So ... that is all to say that no one holds out much hope for wildlife viewing in southern Africa in February and March. I, however, was spending the money and effort to get to Africa and, off-season or not, I couldn't bear to travel there without at least taking a shot at seeing some wildlife. A little online research revealed that my best shot was the Kalahari region of Botswana. The wet season (also referred to there as the "green" season) was said to bring out the herds of zebras and antelope species upon which lions, cheetahs and leopards dine. So supposedly one had a reasonable chance of spotting these majestic predators. I like the zebras and wildebeest and springbok, don't get me wrong, but I admit that what excites me, as with many safari-goers, are the big mammals ... the predators and the elephants and giraffes. I knew my chances to see them might be slim, but I was compelled to try.
As this is a narrative blog about my experiences, I rarely spend time giving travel advice, endorsing hotels, guides, rental companies, etc. ... that's not the aim of my blog. However, you may notice that every once in a while when someone delivers a stellar experience that made my trip, I like to give them a little space. And so, if you're looking for a wonderful safari experience in Botswana, allow me to recommend my guide, Jane of Ulinda Safaris. Owing to a past highly unpleasant experience safari-going with strangers, I decided to forfeit the extra arm and leg to hire a private guide all to myself. And boy was it worth it. I had such a marvelous and relaxing time. So if you're looking for a moderate-priced safari (as opposed to a luxury-priced safari, which 90% of safaris in Botswana are, and there really are no "budget" ones), please contact me or Ulinda Safari Trails directly.

* **Extracted data**:
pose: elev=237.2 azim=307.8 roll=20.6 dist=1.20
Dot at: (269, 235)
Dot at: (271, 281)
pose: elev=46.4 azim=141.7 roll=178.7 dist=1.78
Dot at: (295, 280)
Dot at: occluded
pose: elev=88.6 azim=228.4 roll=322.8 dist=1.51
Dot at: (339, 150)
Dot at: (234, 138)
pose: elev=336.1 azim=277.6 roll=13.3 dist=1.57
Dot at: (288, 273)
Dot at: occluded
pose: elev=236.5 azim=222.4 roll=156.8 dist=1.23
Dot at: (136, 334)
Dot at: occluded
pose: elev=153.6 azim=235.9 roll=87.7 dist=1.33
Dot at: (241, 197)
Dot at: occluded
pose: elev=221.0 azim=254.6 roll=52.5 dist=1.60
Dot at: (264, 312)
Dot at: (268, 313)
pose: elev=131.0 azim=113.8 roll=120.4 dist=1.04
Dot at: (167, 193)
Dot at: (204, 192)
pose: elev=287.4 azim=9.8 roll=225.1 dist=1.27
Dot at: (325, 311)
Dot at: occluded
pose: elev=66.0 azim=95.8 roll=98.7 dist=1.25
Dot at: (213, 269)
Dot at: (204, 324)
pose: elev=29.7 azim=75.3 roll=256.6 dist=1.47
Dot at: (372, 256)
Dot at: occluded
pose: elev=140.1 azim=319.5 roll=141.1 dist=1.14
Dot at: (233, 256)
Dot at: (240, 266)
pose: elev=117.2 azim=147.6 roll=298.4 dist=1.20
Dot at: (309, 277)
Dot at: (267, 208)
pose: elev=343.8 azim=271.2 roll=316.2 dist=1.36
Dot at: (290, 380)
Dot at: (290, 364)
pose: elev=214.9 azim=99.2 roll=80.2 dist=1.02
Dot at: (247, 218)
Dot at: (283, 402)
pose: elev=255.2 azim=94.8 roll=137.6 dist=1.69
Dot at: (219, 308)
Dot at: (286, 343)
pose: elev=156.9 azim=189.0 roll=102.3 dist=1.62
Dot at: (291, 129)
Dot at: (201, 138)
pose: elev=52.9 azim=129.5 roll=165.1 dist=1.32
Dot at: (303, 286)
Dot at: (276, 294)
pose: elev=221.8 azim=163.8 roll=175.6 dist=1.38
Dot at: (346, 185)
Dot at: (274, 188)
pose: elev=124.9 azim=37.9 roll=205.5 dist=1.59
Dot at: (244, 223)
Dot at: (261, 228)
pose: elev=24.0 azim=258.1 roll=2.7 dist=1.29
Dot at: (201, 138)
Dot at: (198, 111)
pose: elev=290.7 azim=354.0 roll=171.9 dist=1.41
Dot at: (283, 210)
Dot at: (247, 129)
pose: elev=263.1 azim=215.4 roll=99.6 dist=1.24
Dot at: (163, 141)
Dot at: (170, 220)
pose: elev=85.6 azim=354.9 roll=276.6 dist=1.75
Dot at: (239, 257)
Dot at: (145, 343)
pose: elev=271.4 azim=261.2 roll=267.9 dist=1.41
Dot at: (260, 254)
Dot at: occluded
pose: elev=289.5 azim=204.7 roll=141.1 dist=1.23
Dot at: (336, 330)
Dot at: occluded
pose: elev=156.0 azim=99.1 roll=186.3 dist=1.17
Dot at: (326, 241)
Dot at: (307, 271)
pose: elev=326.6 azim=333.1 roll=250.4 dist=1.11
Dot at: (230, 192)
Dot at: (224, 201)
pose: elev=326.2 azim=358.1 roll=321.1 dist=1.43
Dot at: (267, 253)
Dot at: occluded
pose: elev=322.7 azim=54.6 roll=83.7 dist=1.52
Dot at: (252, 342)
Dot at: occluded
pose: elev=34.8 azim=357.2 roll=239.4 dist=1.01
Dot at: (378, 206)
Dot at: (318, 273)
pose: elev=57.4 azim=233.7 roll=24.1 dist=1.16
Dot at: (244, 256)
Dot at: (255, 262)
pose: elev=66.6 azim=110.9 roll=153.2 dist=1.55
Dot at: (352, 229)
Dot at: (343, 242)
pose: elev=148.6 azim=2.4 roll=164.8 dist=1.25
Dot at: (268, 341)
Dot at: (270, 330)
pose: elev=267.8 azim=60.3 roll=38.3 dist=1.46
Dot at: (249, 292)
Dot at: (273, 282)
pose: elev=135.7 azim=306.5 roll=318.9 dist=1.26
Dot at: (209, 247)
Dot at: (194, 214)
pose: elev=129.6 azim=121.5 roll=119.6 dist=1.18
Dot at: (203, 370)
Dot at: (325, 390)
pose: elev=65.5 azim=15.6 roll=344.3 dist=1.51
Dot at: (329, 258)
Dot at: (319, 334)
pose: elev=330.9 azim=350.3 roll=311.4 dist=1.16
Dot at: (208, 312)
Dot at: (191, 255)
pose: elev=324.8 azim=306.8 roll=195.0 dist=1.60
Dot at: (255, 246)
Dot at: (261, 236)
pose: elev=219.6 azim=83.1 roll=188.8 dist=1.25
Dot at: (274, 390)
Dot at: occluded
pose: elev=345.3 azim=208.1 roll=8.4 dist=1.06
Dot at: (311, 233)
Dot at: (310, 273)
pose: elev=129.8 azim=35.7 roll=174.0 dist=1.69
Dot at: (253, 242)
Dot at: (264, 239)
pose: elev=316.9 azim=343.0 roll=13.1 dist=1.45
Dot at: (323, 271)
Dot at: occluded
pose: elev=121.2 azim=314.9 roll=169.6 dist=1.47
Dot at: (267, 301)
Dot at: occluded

* **Task goal**: In the blog post about a safari in Botswana, why was the Kalahari region the writer's best chance for wildlife viewing in February and March? Answer in one to three sentences.

* **Written answer**: The wet season, also called the "green" season there, was said to bring out herds of zebras and antelope species that lions, cheetahs and leopards feed on. That gave a reasonable chance of spotting those predators even in the off-season.